The largest multi-tribal gathering of indigenous peoples in North America in over a century is happening now at the Sacred Stone Camp in North Dakota. Leading the cause is the Standing Rock Sioux Nation. The Standing Rock Sioux and their allies are standing against construction of the “black snake” Dakota Access Pipeline (DAPL), slated to run under the Missouri River and through their historically sacred tribal sites. The tribe states it had not been properly consulted prior to construction of the DAPL, a requirement legally mandated by Executive Order 13175 (PDF). The order stipulates that: “[e]ach agency shall have an accountable process to ensure meaningful and timely input by tribal officials in the development of regulatory policies that have tribal implications.”
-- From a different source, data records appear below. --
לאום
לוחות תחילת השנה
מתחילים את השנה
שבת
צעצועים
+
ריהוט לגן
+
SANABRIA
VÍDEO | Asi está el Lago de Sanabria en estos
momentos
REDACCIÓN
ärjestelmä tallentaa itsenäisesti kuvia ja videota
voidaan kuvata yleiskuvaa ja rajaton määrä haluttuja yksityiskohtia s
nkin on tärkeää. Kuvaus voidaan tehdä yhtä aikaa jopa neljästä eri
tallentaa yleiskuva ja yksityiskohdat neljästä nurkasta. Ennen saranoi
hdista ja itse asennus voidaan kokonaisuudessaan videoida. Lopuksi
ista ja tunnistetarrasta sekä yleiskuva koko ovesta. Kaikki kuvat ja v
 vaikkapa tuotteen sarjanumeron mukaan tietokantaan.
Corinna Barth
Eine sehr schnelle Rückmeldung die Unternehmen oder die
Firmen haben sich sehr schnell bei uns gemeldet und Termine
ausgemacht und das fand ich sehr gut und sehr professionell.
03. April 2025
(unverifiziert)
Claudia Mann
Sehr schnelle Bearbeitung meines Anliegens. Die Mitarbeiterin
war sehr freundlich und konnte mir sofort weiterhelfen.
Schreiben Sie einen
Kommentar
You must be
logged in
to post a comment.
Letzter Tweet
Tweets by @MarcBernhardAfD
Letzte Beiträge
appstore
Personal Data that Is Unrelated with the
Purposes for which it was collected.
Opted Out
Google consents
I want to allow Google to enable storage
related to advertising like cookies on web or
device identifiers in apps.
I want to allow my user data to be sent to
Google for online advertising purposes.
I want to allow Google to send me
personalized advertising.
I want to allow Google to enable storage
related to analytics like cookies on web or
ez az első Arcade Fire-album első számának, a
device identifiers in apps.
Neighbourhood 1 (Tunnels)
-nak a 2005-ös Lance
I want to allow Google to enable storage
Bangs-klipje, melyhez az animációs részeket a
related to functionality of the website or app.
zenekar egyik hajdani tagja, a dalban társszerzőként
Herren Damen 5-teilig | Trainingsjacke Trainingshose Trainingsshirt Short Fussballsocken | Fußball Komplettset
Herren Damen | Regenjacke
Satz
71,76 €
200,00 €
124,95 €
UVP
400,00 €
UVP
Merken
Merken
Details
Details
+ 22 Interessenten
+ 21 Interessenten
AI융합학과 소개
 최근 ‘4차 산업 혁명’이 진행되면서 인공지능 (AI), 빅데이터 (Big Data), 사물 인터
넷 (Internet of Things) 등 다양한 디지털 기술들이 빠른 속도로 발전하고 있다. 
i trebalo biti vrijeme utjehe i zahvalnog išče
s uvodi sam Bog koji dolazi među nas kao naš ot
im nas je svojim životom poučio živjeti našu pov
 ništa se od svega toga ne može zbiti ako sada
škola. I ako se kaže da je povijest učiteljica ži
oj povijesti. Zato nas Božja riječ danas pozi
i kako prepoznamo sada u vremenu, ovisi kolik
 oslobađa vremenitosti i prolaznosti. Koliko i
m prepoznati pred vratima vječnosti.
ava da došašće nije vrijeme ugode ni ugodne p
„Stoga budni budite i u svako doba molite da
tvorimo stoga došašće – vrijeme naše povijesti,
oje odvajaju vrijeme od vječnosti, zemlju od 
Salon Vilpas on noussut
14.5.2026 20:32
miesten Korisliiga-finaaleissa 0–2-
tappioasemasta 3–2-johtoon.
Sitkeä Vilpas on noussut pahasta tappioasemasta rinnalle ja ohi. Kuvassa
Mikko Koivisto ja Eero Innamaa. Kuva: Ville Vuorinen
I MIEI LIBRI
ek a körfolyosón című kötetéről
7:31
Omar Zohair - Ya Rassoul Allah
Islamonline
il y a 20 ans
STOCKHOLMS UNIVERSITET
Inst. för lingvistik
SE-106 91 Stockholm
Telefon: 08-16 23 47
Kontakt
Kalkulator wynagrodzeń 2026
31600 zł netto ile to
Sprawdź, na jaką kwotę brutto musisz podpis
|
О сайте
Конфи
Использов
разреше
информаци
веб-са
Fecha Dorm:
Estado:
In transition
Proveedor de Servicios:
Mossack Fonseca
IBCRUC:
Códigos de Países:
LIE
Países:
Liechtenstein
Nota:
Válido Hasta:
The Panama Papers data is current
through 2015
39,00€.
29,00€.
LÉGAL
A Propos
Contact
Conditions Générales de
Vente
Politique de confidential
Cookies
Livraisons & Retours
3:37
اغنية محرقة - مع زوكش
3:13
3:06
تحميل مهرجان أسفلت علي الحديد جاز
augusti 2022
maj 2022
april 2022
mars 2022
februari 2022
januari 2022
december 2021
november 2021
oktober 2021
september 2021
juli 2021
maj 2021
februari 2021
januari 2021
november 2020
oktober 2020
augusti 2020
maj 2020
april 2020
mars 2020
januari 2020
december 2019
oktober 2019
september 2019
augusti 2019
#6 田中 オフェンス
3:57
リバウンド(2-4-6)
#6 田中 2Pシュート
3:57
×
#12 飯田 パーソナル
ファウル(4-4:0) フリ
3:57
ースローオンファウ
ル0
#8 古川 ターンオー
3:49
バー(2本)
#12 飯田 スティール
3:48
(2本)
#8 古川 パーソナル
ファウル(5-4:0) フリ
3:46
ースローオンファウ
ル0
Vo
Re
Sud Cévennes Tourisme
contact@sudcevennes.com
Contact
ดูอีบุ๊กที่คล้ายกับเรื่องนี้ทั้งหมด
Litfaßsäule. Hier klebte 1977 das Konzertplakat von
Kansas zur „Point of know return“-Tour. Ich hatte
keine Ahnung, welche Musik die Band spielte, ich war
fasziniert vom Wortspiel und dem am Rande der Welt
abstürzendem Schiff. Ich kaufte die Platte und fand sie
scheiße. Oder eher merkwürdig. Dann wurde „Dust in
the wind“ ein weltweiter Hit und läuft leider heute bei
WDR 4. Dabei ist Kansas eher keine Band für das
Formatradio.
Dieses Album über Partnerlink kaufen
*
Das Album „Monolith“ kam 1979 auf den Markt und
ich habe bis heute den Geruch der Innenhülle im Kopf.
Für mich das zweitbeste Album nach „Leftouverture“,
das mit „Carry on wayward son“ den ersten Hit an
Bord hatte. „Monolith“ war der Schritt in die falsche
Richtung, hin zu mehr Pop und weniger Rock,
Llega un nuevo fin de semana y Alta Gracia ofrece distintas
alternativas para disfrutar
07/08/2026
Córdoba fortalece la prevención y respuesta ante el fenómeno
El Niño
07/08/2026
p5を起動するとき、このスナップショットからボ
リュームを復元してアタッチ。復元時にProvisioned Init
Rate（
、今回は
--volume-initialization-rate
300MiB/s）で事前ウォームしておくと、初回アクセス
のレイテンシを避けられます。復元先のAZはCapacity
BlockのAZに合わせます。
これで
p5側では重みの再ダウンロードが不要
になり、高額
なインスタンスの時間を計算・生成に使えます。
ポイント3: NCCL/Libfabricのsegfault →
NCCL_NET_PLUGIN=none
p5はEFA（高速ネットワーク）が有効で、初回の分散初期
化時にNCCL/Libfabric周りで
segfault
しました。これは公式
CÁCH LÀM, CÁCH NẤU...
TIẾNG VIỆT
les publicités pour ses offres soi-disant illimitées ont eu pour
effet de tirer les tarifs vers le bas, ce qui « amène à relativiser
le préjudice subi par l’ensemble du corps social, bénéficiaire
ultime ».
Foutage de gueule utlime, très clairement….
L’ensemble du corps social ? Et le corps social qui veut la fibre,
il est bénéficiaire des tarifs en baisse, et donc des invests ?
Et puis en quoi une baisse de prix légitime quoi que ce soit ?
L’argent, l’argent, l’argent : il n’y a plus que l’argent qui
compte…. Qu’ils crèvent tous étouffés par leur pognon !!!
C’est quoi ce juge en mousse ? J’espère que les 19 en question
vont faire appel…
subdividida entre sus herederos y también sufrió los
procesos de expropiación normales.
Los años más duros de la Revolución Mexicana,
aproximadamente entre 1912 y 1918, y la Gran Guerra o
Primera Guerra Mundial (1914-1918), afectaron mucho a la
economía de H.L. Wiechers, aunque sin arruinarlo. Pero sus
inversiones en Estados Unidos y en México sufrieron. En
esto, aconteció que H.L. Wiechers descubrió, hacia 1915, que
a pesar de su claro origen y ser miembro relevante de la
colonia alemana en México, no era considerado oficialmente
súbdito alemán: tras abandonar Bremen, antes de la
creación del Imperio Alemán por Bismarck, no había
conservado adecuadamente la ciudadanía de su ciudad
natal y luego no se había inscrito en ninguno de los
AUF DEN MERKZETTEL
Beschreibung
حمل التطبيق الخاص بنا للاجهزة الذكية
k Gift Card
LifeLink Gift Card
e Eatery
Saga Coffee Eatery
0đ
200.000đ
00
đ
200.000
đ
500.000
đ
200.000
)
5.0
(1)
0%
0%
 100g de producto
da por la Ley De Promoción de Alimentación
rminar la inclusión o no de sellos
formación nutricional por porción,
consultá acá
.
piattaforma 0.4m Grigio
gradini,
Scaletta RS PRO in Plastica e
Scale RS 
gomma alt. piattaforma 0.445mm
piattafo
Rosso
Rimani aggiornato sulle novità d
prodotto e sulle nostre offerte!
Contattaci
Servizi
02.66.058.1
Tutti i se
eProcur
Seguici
The Standing Rock Sioux Nation’s assertion that the Army Corps of Engineers, an executive agency charged with overseeing and granting pipeline permits, has failed to meet the clearly-enunciated requirement of meaningful consultation, makes this case one of the strongest Native American environmental justice legal claims in history. Environmental justice, a paradigm born of a merger between the civil rights and environmental movements, is unique in Native American communities. This unique status stems from the legal classification of tribes as domestic dependent nations, sovereign as political entities, yet still under the plenary authority of Congress, as per Article 1, Section 8 of the Constitution. The plenary authority of Congress over the tribes is a stretch at best, as Native Americans predate the Constitution. Nonetheless, the Supreme Court has established a solid judicial body of law giving Congress, and only Congress, the ability to act in good faith as wards over the affairs of Indian Country, such as the 1886 case of US v. Kagama.